My Basis Versus Your Basis
The provision was brought about because of a disparity between what was being reported on estate tax returns and what beneficiaries were reporting on their income tax returns.
Under prior law, an estate tax return could report the fair market value of property at one amount—say $1 million for a home—at the time of the decedent's death; but the beneficiary who received the property could claim that the fair market value of the property at the decedent's death was higher—say $1.2 million for the same home.
“Since the fair market value at the decedent's date of death determines the income tax basis of the property for the beneficiary, if the beneficiary were to sell the inherited home for $1.2 million, the calculation of the beneficiary's capital gain on the sale would be substantially impacted by which income tax basis was used to report the sale,” Glasgow said.
That could mean a loss of income for the government, which was already having trouble tracking the differences between estate tax returns and beneficiary income tax returns.
New Computer System
At a recent tax conference, Catherine Hughes, Treasury Department estate and gift tax attorney-adviser, offered no clues as to where the IRS might be going on the question of whether portability returns would fall under the new reporting regime. However, she did say administering the new reporting will be difficult (183 DTR G-1, 9/22/15).

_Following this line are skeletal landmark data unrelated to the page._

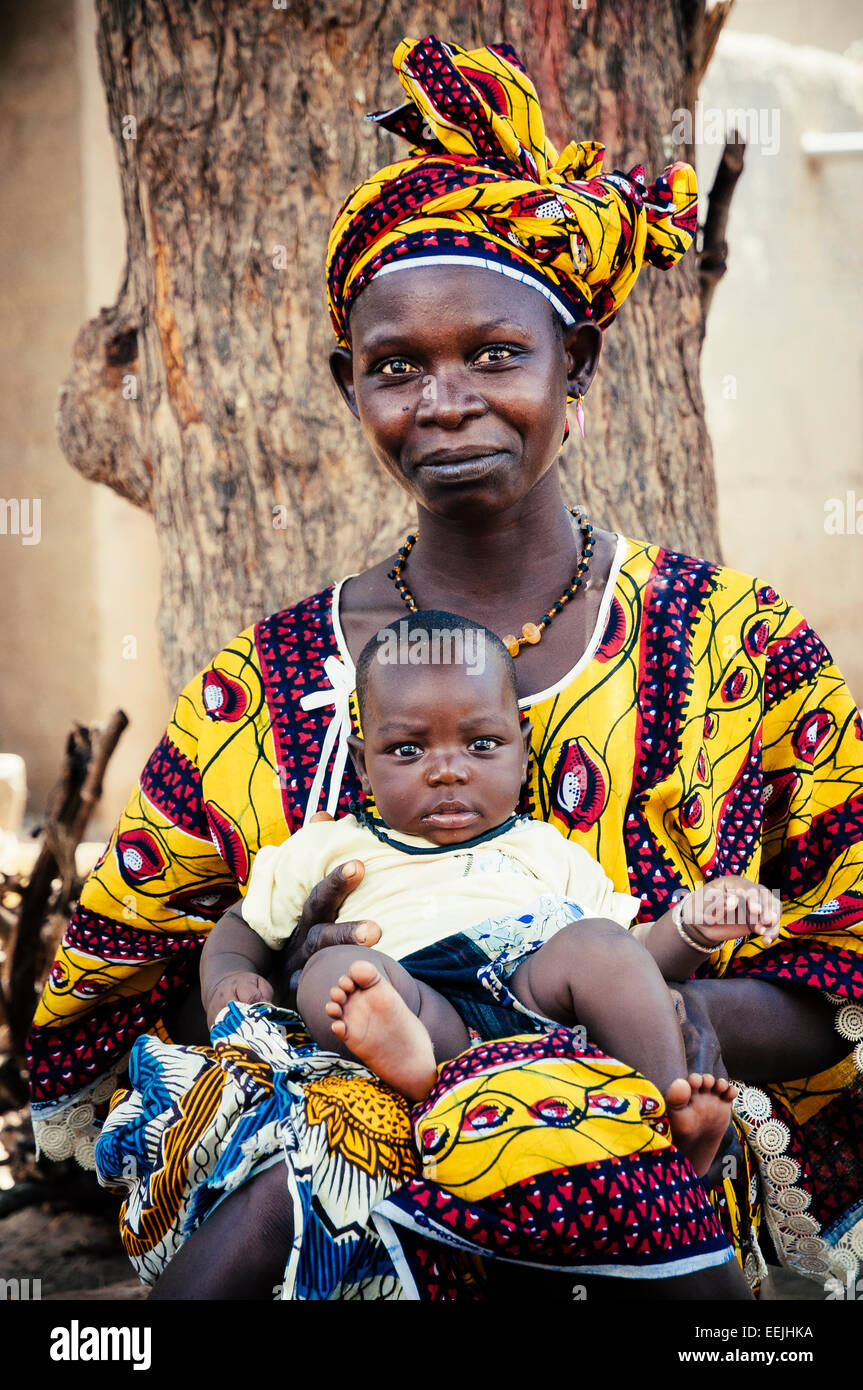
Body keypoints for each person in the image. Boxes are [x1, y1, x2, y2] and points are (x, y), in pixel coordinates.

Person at [30, 34, 863, 1301]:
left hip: (639, 1176)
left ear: (575, 368)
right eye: (395, 367)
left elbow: (837, 961)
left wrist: (642, 1018)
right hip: (347, 1184)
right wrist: (299, 981)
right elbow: (130, 969)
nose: (445, 401)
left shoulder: (744, 653)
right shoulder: (264, 686)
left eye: (495, 353)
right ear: (345, 384)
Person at [203, 608, 781, 1182]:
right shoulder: (328, 848)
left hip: (531, 995)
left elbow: (637, 956)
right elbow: (245, 924)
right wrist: (228, 974)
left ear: (521, 749)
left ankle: (668, 1108)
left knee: (601, 943)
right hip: (416, 997)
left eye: (482, 744)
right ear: (361, 763)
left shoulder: (546, 850)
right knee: (337, 971)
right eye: (408, 750)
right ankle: (411, 1060)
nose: (447, 772)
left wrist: (690, 930)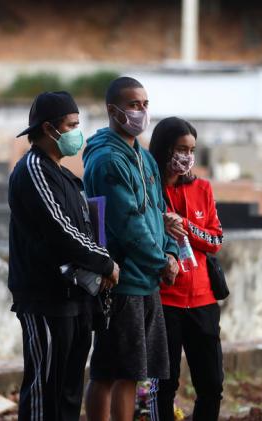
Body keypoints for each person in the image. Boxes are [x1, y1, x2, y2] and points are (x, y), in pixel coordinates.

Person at [9, 91, 120, 421]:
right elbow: (61, 232)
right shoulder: (33, 171)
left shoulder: (65, 176)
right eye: (71, 125)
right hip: (45, 298)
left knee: (69, 392)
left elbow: (83, 229)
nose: (77, 132)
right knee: (46, 389)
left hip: (75, 297)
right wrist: (106, 263)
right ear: (49, 129)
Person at [82, 77, 179, 421]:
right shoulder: (108, 160)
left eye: (145, 105)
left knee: (131, 371)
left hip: (145, 279)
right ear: (113, 110)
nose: (142, 112)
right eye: (134, 105)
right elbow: (127, 225)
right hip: (121, 280)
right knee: (111, 372)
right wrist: (159, 260)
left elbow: (158, 211)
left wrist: (171, 253)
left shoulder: (143, 156)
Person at [149, 117, 224, 421]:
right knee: (163, 386)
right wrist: (162, 224)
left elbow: (215, 239)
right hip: (165, 301)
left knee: (212, 384)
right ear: (165, 149)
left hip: (203, 301)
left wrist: (187, 227)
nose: (187, 156)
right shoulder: (148, 189)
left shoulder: (202, 188)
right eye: (181, 148)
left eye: (191, 149)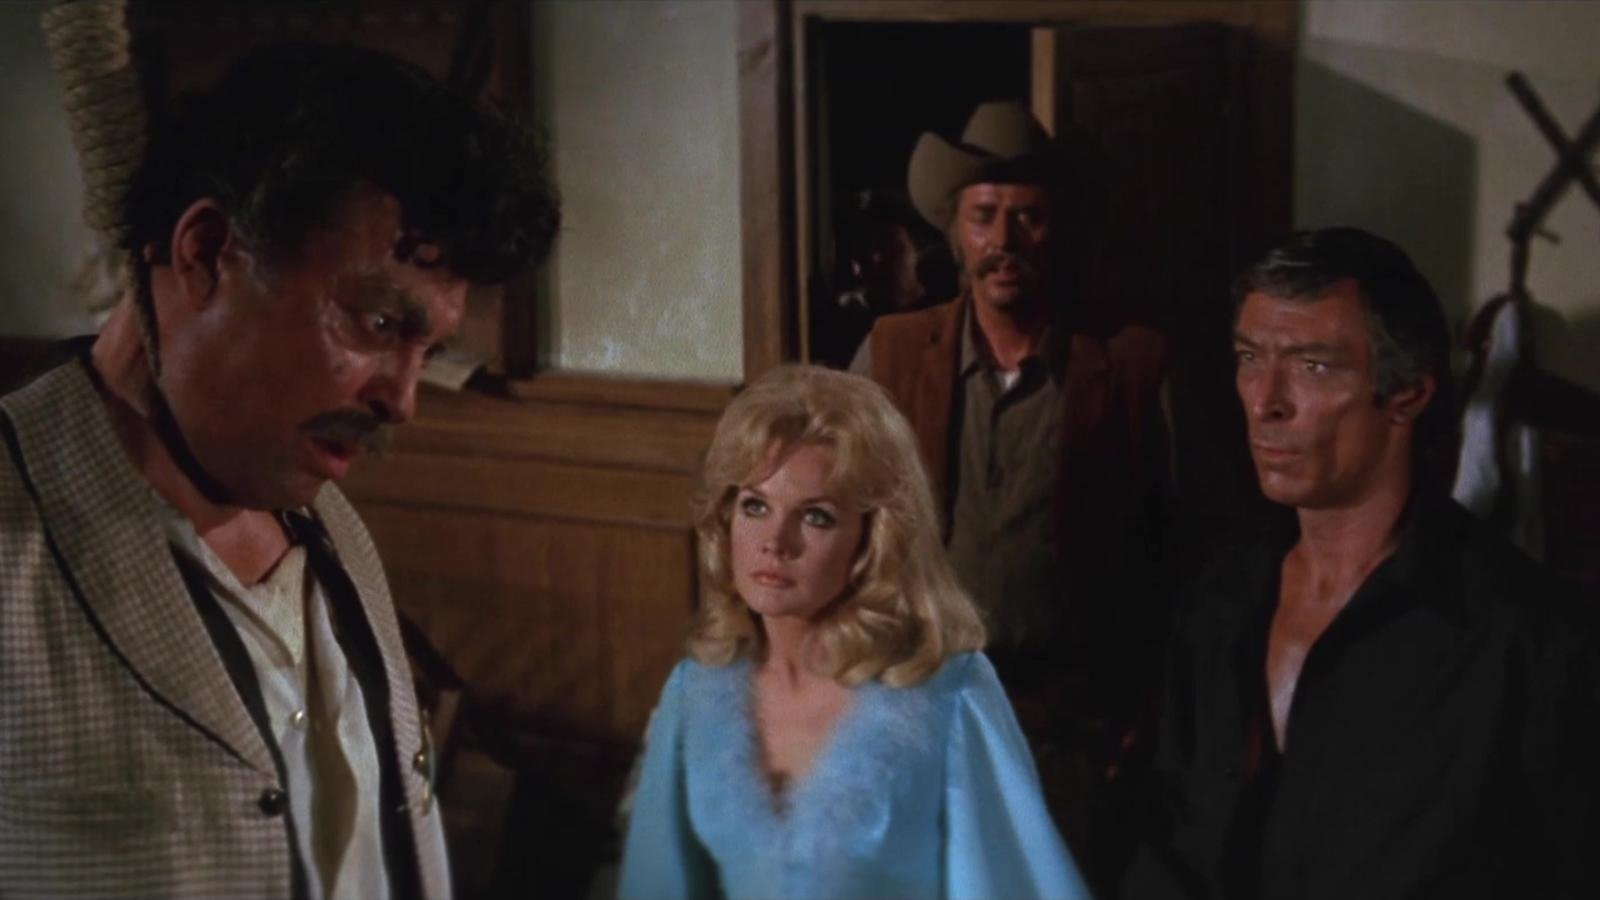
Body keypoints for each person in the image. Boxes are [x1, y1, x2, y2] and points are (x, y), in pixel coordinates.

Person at [0, 44, 557, 897]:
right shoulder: (17, 538)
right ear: (207, 252)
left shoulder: (333, 536)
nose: (403, 400)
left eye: (430, 350)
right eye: (378, 323)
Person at [1123, 228, 1600, 899]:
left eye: (1313, 367)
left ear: (1407, 394)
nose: (1266, 402)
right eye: (1250, 358)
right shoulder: (1216, 606)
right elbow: (1168, 841)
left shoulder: (1532, 638)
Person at [617, 365, 1088, 899]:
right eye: (755, 506)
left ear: (870, 539)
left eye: (815, 517)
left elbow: (1011, 886)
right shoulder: (695, 695)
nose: (775, 542)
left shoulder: (948, 695)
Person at [849, 99, 1171, 875]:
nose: (1004, 242)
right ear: (955, 231)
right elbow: (836, 520)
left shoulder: (1130, 365)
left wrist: (1149, 707)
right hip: (920, 706)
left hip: (1069, 728)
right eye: (984, 217)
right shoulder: (892, 354)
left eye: (1029, 218)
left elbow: (1179, 552)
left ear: (1059, 230)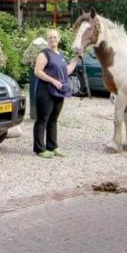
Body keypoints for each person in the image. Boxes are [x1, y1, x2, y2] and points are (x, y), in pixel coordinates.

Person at [32, 28, 81, 158]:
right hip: (45, 91)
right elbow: (37, 71)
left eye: (55, 37)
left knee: (53, 120)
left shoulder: (60, 55)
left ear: (59, 39)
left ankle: (52, 146)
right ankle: (39, 149)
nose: (53, 39)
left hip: (58, 92)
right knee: (42, 120)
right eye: (50, 37)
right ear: (47, 40)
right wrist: (53, 81)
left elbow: (67, 71)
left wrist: (76, 59)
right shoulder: (44, 54)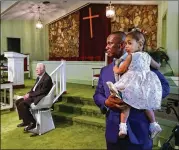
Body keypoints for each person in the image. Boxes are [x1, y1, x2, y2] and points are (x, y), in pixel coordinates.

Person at [93, 31, 170, 150]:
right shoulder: (105, 70)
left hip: (140, 130)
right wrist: (106, 102)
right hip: (114, 132)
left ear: (121, 45)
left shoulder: (142, 63)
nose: (106, 46)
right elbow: (98, 94)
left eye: (109, 43)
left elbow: (165, 86)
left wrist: (146, 97)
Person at [106, 30, 162, 139]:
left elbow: (122, 69)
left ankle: (123, 126)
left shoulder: (131, 56)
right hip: (146, 82)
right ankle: (154, 123)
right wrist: (159, 62)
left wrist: (116, 69)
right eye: (126, 43)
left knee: (125, 101)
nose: (126, 46)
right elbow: (157, 66)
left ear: (140, 44)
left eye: (129, 43)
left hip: (133, 82)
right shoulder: (147, 56)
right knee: (147, 105)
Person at [15, 63, 53, 131]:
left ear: (42, 69)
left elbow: (42, 92)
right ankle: (25, 121)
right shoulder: (39, 77)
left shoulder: (47, 79)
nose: (36, 70)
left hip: (39, 97)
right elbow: (34, 89)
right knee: (18, 102)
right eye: (36, 69)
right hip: (33, 95)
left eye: (37, 69)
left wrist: (30, 95)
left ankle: (33, 122)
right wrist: (28, 93)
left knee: (22, 104)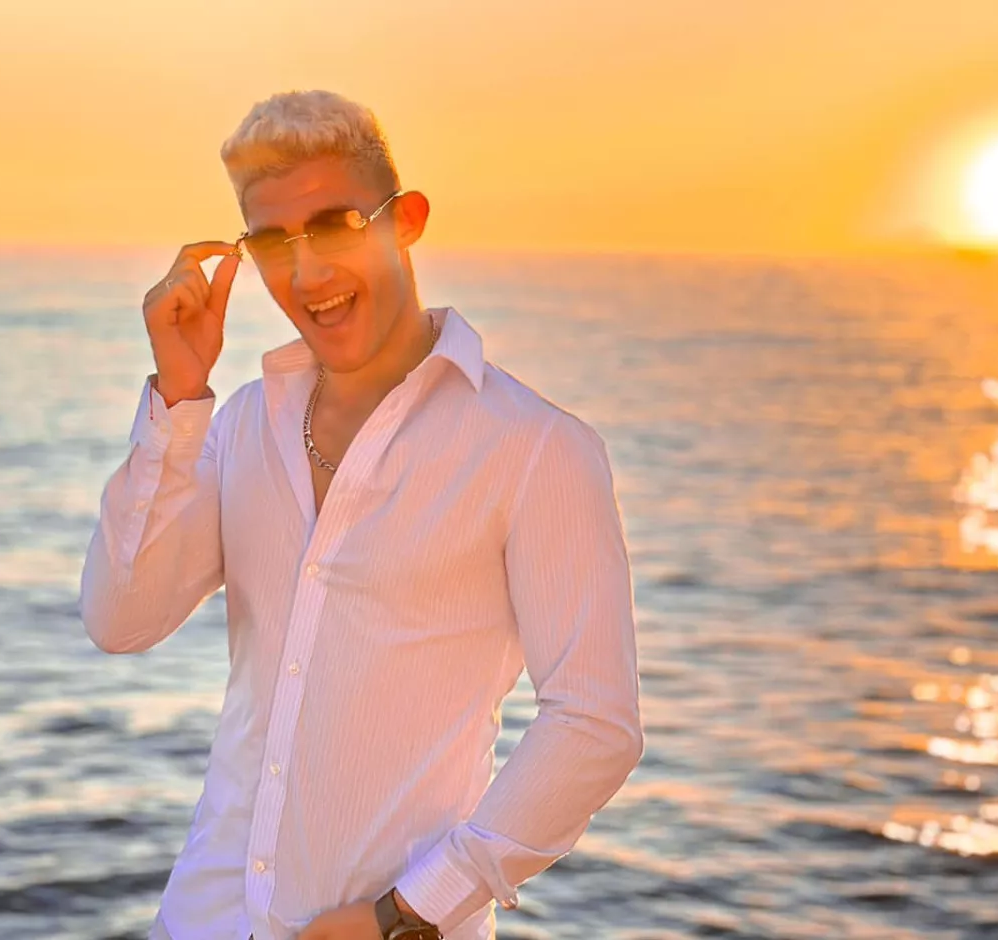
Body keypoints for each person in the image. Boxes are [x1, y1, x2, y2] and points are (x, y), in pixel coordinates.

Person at [78, 89, 644, 940]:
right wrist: (180, 395)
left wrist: (406, 915)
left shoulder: (535, 450)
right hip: (201, 921)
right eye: (274, 242)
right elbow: (122, 620)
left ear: (404, 221)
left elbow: (596, 724)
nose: (307, 274)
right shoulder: (242, 423)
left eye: (337, 226)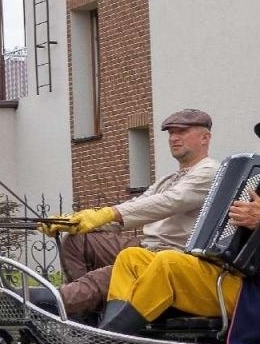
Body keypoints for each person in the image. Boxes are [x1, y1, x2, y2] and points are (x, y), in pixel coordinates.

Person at [98, 108, 260, 344]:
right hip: (228, 277)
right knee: (131, 258)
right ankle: (110, 336)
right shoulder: (255, 181)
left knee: (169, 263)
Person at [38, 109, 218, 318]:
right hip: (147, 247)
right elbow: (138, 205)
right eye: (171, 133)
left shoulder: (210, 172)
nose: (174, 138)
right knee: (78, 240)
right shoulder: (169, 179)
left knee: (111, 273)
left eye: (182, 132)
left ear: (205, 138)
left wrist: (106, 214)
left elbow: (168, 202)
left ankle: (49, 302)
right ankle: (84, 313)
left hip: (173, 256)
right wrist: (78, 222)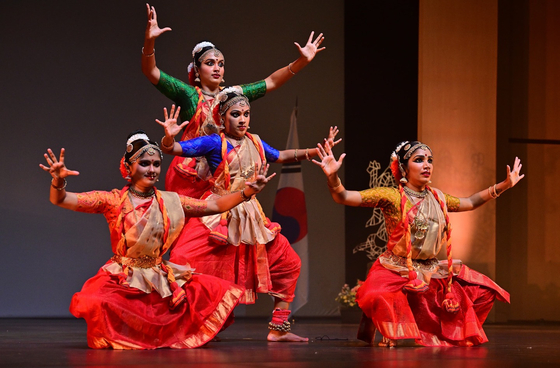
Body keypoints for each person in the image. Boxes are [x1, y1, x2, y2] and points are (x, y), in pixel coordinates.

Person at [39, 130, 274, 349]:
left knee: (212, 291)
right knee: (95, 300)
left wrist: (247, 193)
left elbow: (213, 205)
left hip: (160, 277)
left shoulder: (173, 201)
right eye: (144, 163)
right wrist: (58, 182)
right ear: (128, 167)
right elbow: (62, 200)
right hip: (123, 277)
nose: (151, 169)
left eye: (156, 164)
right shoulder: (113, 201)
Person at [156, 90, 340, 342]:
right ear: (222, 118)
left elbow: (280, 155)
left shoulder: (254, 141)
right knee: (183, 260)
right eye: (235, 114)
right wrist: (168, 139)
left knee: (289, 264)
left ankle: (279, 329)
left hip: (252, 219)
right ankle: (184, 324)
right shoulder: (213, 142)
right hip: (219, 214)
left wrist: (316, 151)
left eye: (246, 114)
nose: (242, 119)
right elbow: (175, 149)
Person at [313, 140, 524, 347]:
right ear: (404, 167)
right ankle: (394, 333)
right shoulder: (392, 196)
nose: (427, 165)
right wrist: (333, 177)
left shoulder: (438, 198)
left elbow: (469, 202)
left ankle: (433, 332)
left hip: (431, 269)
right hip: (396, 269)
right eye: (419, 160)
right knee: (376, 295)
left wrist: (504, 185)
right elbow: (344, 197)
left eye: (429, 160)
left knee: (482, 290)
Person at [141, 3, 325, 198]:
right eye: (209, 63)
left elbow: (270, 82)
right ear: (196, 70)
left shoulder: (233, 96)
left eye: (221, 64)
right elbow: (151, 71)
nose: (217, 68)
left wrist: (302, 61)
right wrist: (149, 41)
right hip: (190, 176)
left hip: (227, 170)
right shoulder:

“The IRS currently has no computer system that correlates the estate tax regime with the income tax regime,” Hughes said Sept. 18. “Everything is done by hand. So this is requiring the Service to establish a whole new computer system, which takes times and money they don't have.” She described it as “a big push.”
The immediate effective date of the law was as much of a surprise to the IRS as it is was to estates, Hughes said.
The statements are required to be filed no later than the earlier of 30 days after the due date of the estate tax return, or 30 days after the return has actually been filed. That means that the first statements would have been due Aug. 30, she said.
Notice 2015-57 was designed to push the due dates back for any statements that would have been due by Feb. 29, 2016. Those statements won't be due until Feb. 29, 2016. Don't file early, Hughes said, until draft forms and instructions are out. That isn't expected until the first or second week of January.
However, the proposed rules probably won't be out by then, so she said the forms may not answer everyone's questions.